BEGIN

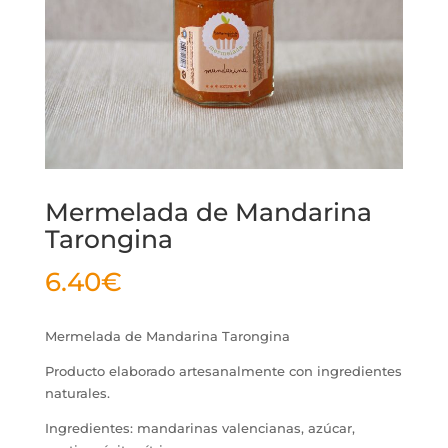
Mermelada de Mandarina
Tarongina
6.40
€
Mermelada de Mandarina Tarongina
Producto elaborado artesanalmente con ingredientes
naturales.
Ingredientes: mandarinas valencianas, azúcar,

END

Exactly the lines from the one containing "Producto elaborado artesanalmente" through the end of the records above should be returned, with both ends kept.

### ANSWER TO THIS PROBLEM
Producto elaborado artesanalmente con ingredientes
naturales.
Ingredientes: mandarinas valencianas, azúcar,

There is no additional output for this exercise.